Пока я проигрывал, за моей спиной завели любопытный разговор.

- Скилл я бы выложил вдоль дороги и проехался по ним на паровом катке, - говорил, размахивая руками, пожилой матрос с седыми бакенбардами, - и с удовольствием бы слушал, как хрустят их кости!

- Да ну! Ктулба с тобой! - возразили ему собеседники. - Кому нужна эта грязь? Построить вдоль расстрельной канавы шеренгой, и каждому - по пуле в затылок.  И вся недолга!

- Вы не знаете, о чем толкуете! - возразил матрос с бакенбардами. - Эти ублюдки не заслуживают милосердной казни. Их надо жечь на кострах, колесовать и четвертовать, как поступали с разбойниками и колдунами в Становление...

- А если бы у тебя родился ребенок-скилл? - спросил чернявый матрос с серебряной серьгой в ухе.

Я машинально отметил, что в серьге поблескивает безделушка Сверчков.

- А если - а если... - передразнил чернявого пожилой. И замолчал, словно хотел удержать рвущиеся наружу слова.

В этот момент я отдавал игрокам свое жалование, бурча, что завтра, мол, увидим, на чьей стороне удача. Расплатившись, я подсел к собеседникам.
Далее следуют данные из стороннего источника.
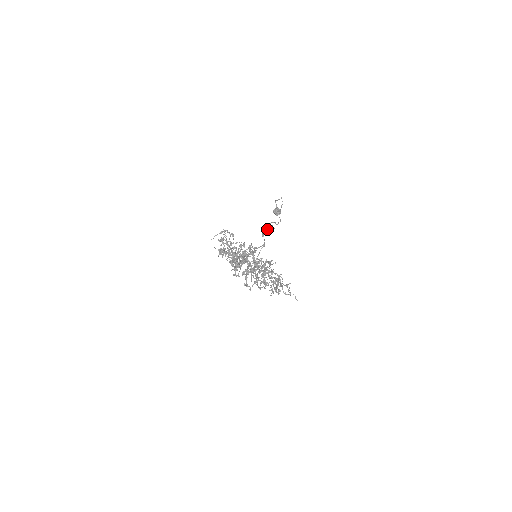
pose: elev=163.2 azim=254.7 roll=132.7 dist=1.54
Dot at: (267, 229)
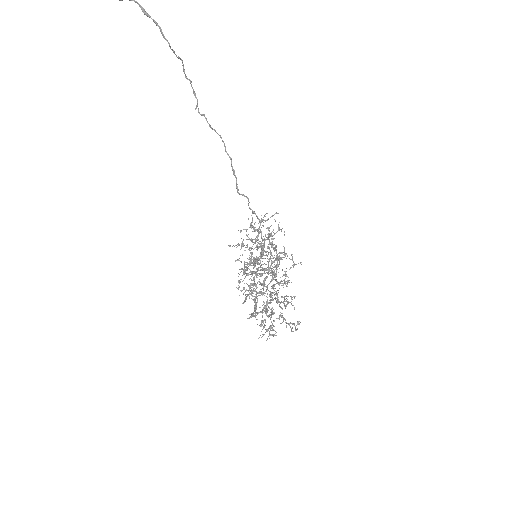
Dot at: (260, 229)
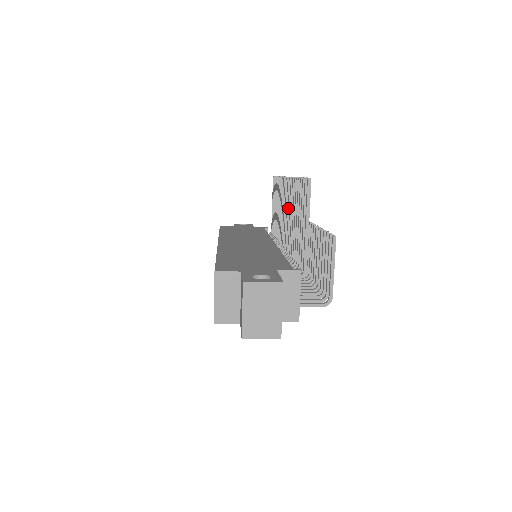
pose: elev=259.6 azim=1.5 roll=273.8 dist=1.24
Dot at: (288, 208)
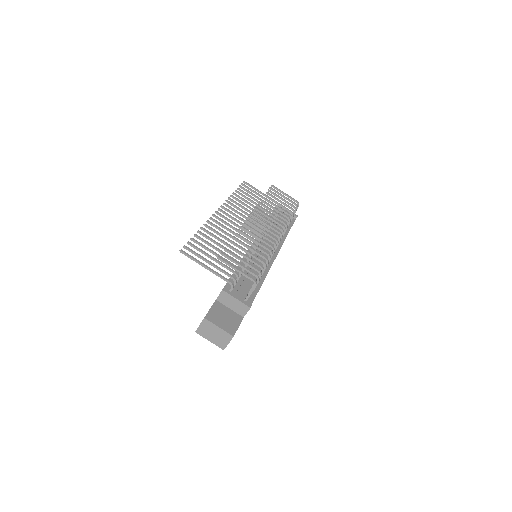
Dot at: occluded
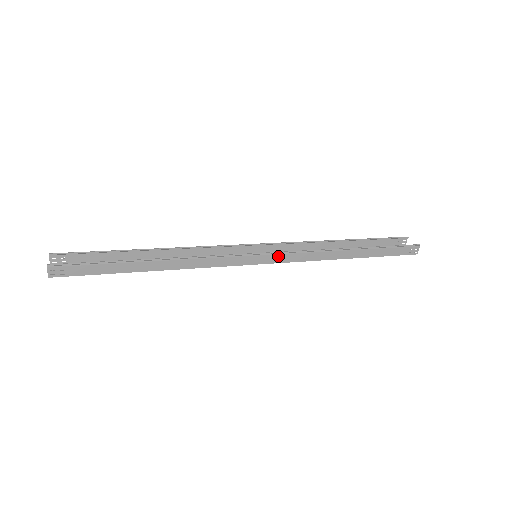
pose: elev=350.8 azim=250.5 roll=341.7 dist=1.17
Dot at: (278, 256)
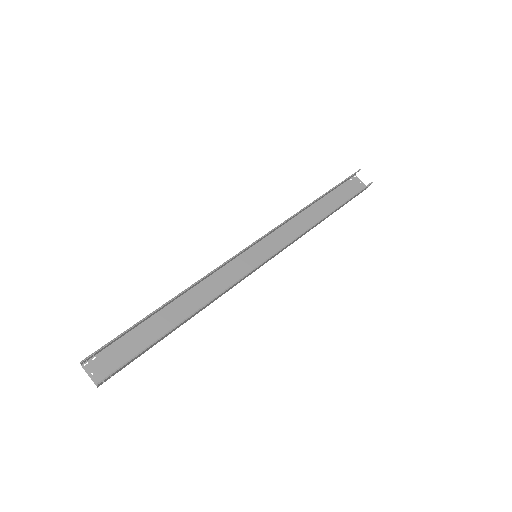
Dot at: (277, 253)
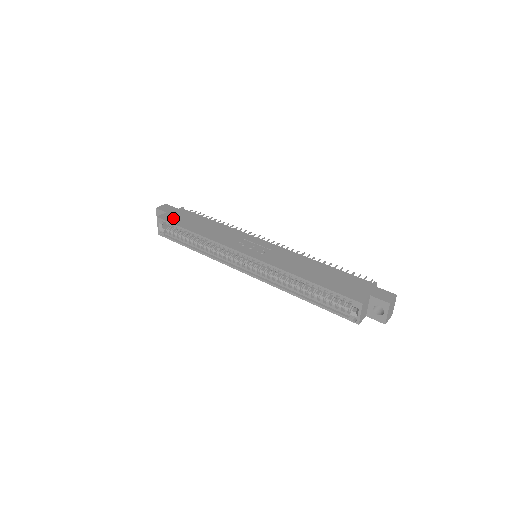
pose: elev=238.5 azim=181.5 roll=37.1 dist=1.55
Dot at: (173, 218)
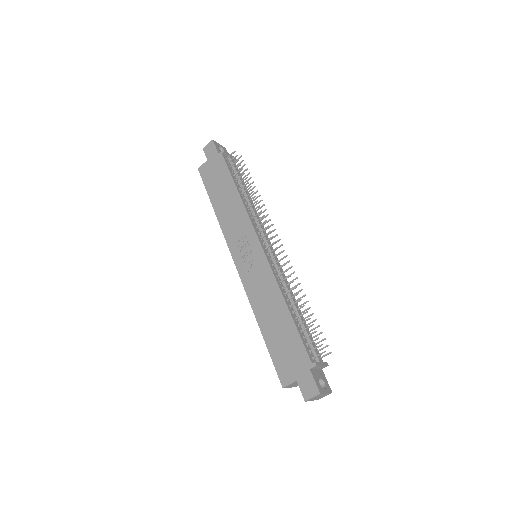
Dot at: (208, 175)
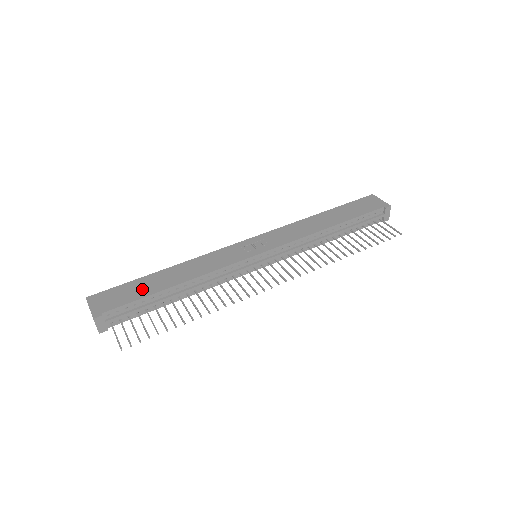
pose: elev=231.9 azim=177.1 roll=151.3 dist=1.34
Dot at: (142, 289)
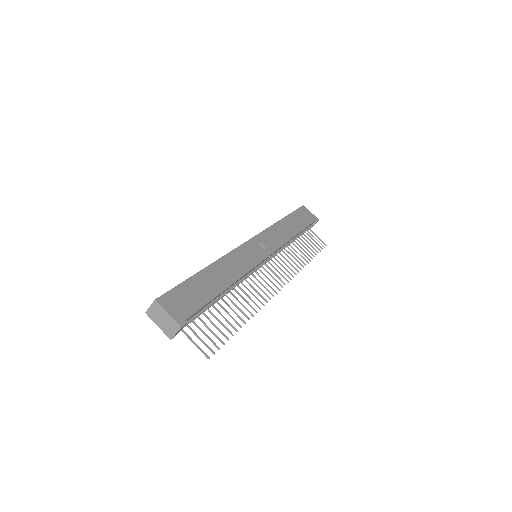
Dot at: (202, 291)
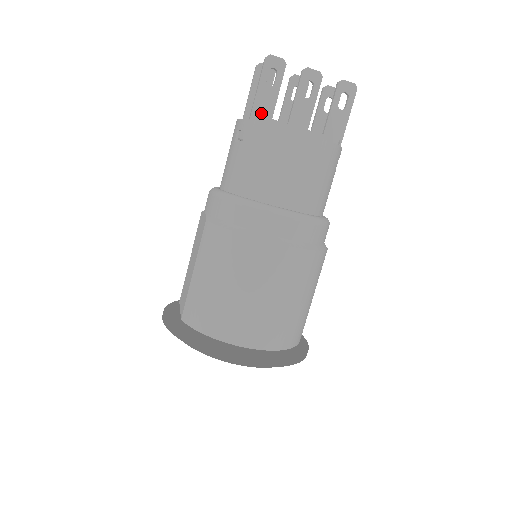
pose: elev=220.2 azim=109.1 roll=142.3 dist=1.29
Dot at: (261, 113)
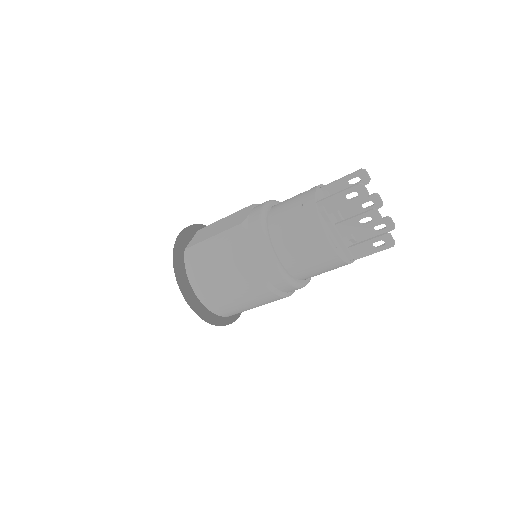
Dot at: (326, 206)
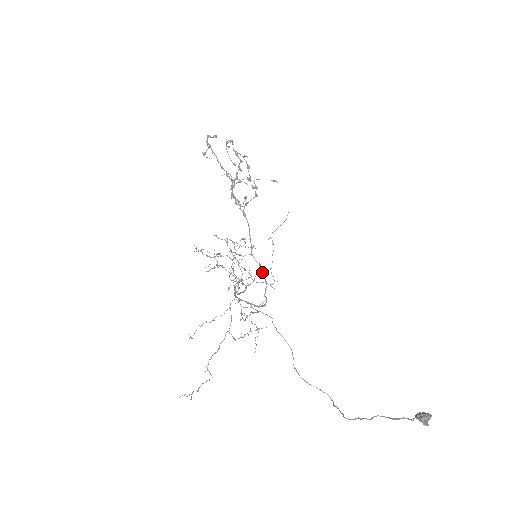
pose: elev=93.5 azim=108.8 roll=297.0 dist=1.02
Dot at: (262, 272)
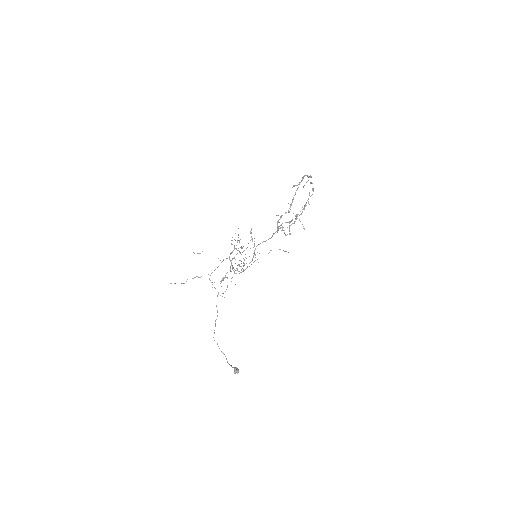
Dot at: (250, 262)
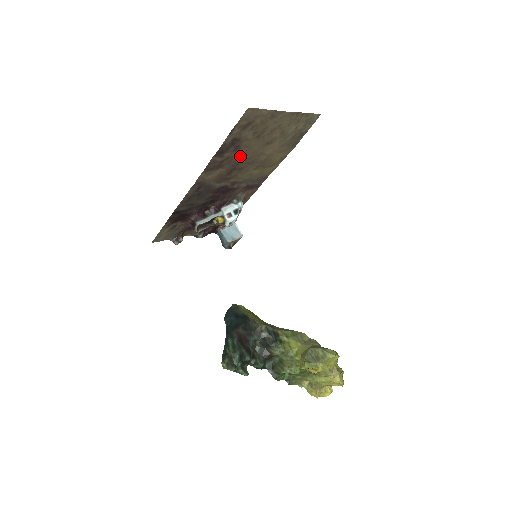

Матрос с бакенбардами повесил нос, глубокие морщины прорезали его дубленое ветрами лицо, а веки потемнели. Он исподлобья поглядел на меня, а потом спросил:

- Вот ты, Странный, из лесных людей будешь. Как у вас в деревне поступают с мерзкими ублюдками, которые воруют детей?
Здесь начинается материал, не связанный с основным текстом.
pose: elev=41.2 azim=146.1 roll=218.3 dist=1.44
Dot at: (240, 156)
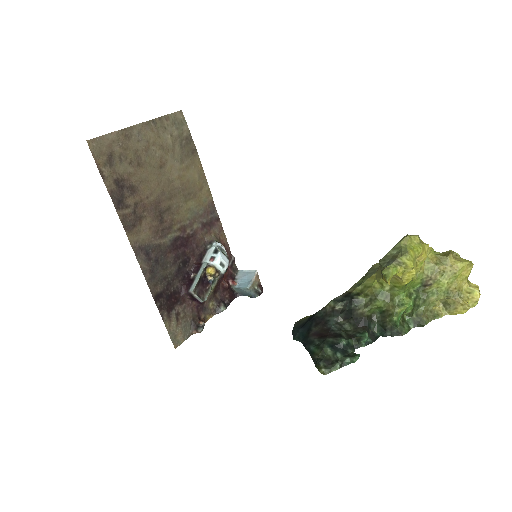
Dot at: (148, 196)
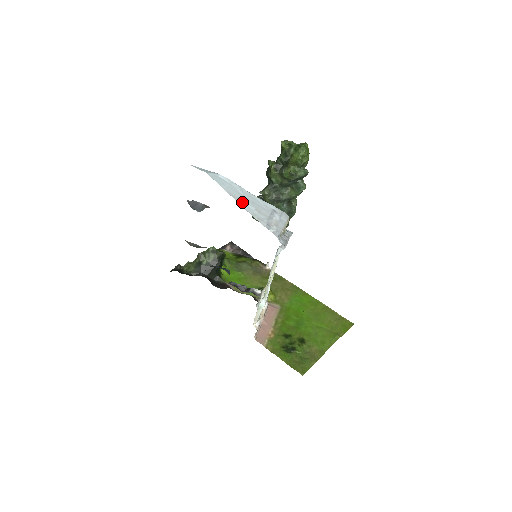
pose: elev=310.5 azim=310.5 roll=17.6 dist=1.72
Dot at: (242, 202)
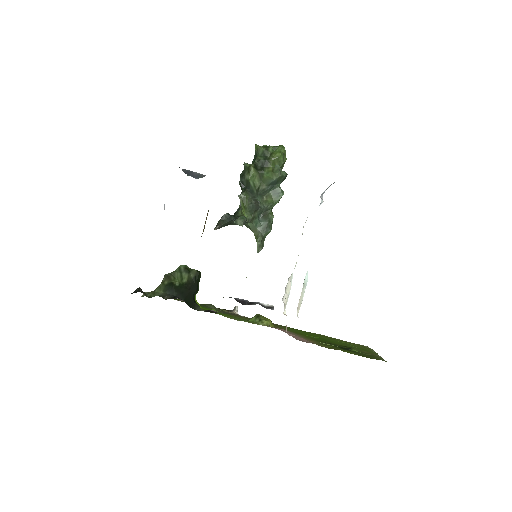
Dot at: occluded
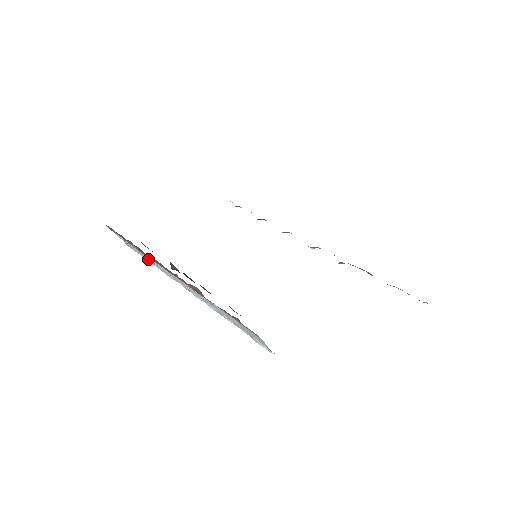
- Нашел, у кого спрашивать! Да они сами продают детей на рудники, если приспичит, - высказался чернявый, с опаской поглядывая на меня. - Если год голодный или если нужна какое-то послабление от городских.
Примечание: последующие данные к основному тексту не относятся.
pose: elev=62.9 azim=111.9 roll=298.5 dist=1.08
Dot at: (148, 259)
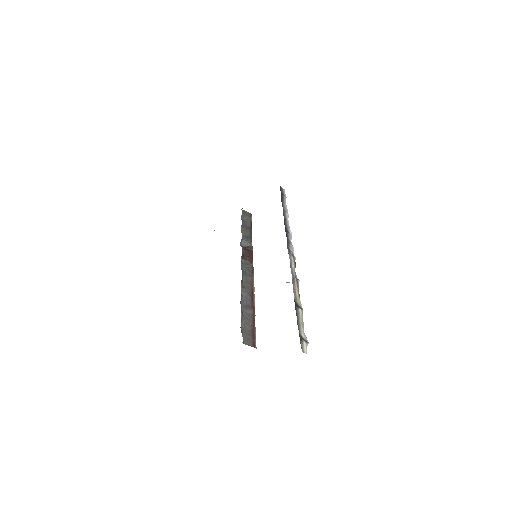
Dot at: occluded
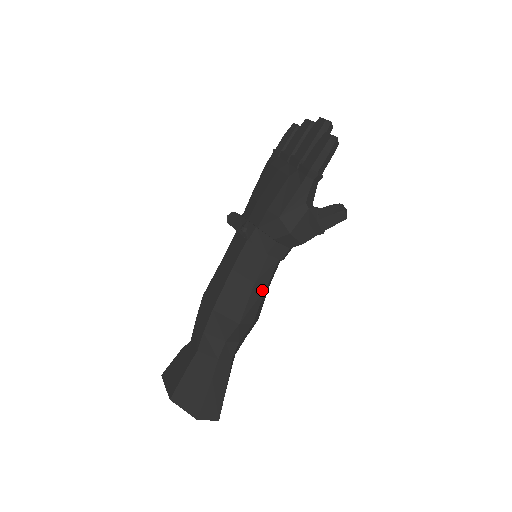
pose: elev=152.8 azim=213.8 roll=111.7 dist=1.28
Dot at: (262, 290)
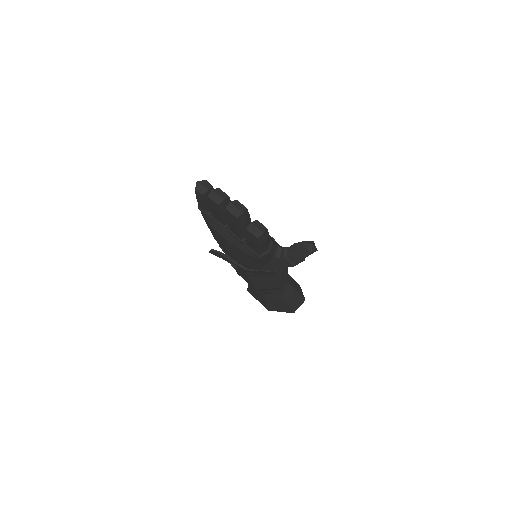
Dot at: occluded
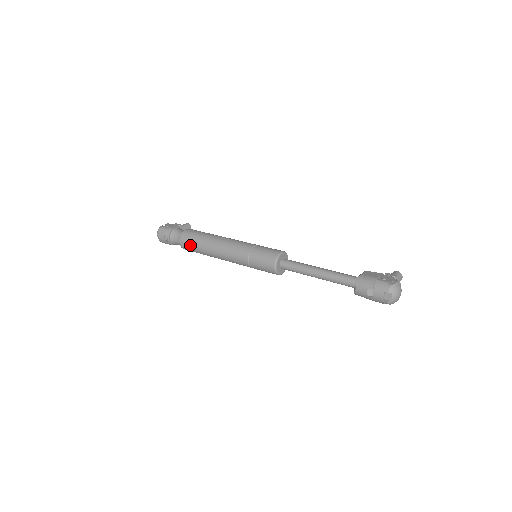
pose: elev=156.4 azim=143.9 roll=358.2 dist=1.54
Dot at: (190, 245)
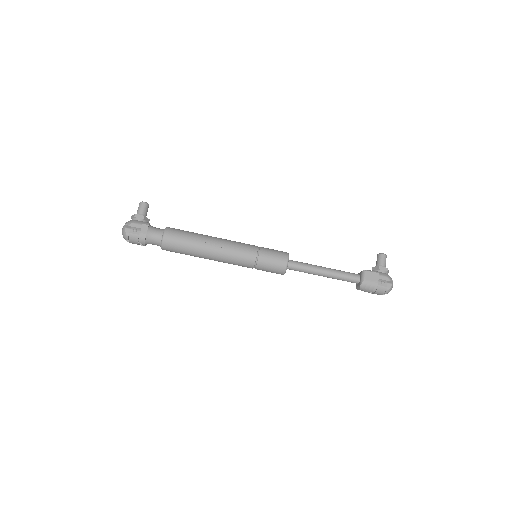
Dot at: occluded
- Молчи, не мельтеши! - поморщился матрос с бакенбардами. - Странный, вот как? Скажи, а?

В самом деле - как? И причем здесь похищение детей? Я призадумался. Вспомнилось, что Боров, заслышав от солдата о замеченном в Котле-на-Реке скилле, спросил: «Схитил кого-то?». Потом я подумал об отрубаях, попавших в плен к деревенским. 

- Привязать к дереву... - неспешно проговорил я.

- К дереву! - заулыбались матросы.

- Полоснуть ножом... - продолжил я. - Но не насмерть, а так, чтоб брызжечки много было...

- Брызжечки! - повторили за мной остальные.

- А потом что? - поинтересовался матрос с бакенбардами.

- А ничего, - с нарочитой беспечностью ответил я. - Приходит стыдливец и делает все сам.

Улыбки исчезли. Стыдливец для железноголовых был ночным кошмаром. Этим лесным чудовищем пугали непослушных детей. И городские боялись стыдливца куда сильнее, чем лесные люди, для которых прожорливая тварь была лишь одной из множества опасностей в их нелегкой жизни.   

- М-да... - протянул чернявый.

- А мне думается - так и надо, - высказался пожилой, потирая мосластые колени.

- Ты так беспокоишься, будто у самого скиллы детей схитили, - бросил пожилому матрос-кочегар с лицом, покрытым шрамами от ожогов.

Опять прозвучало это слово: «схитили». Не украли, не угнали в рабство, а именно схитили.

Почему же Дэн Крогиус так до обидного мало разнюхал об этих мистических скиллах? Я не допускал, что он специально ограничил другим агентам доступ к информации. В его памяти наличествовал провал. И я пока ничем не мог это объяснить. 

Утешало, что один из пресловутых скилл скрывается на корабле, и что его жизнь напрямую зависит от меня. Я должен был самостоятельно разобраться в том, что происходит на Дожде. Зачем скиллам дети горожан? Зачем они их «схищают»? Вообще, история темная и неприятная. Попахивала она дурно. Заговором, предательством попахивало, как в ту ночь на Сципионе, когда меня едва не сцапала гвардия тамошнего падишаха.        

Если обожженный хотел пошутить, то он выбрал неподходящий момент.

- Мои дети не могли стать скиллами, - пожилой вновь опустил глаза. - Я ничем не гневил Ктулбу.

- От этого никто не может заречься, - вздохнул чернявый. - Это кара Ктулбы, наложенная на род человеческий.  

- Странный, а в твоих родных краях водятся скиллы? - спросил обожженный.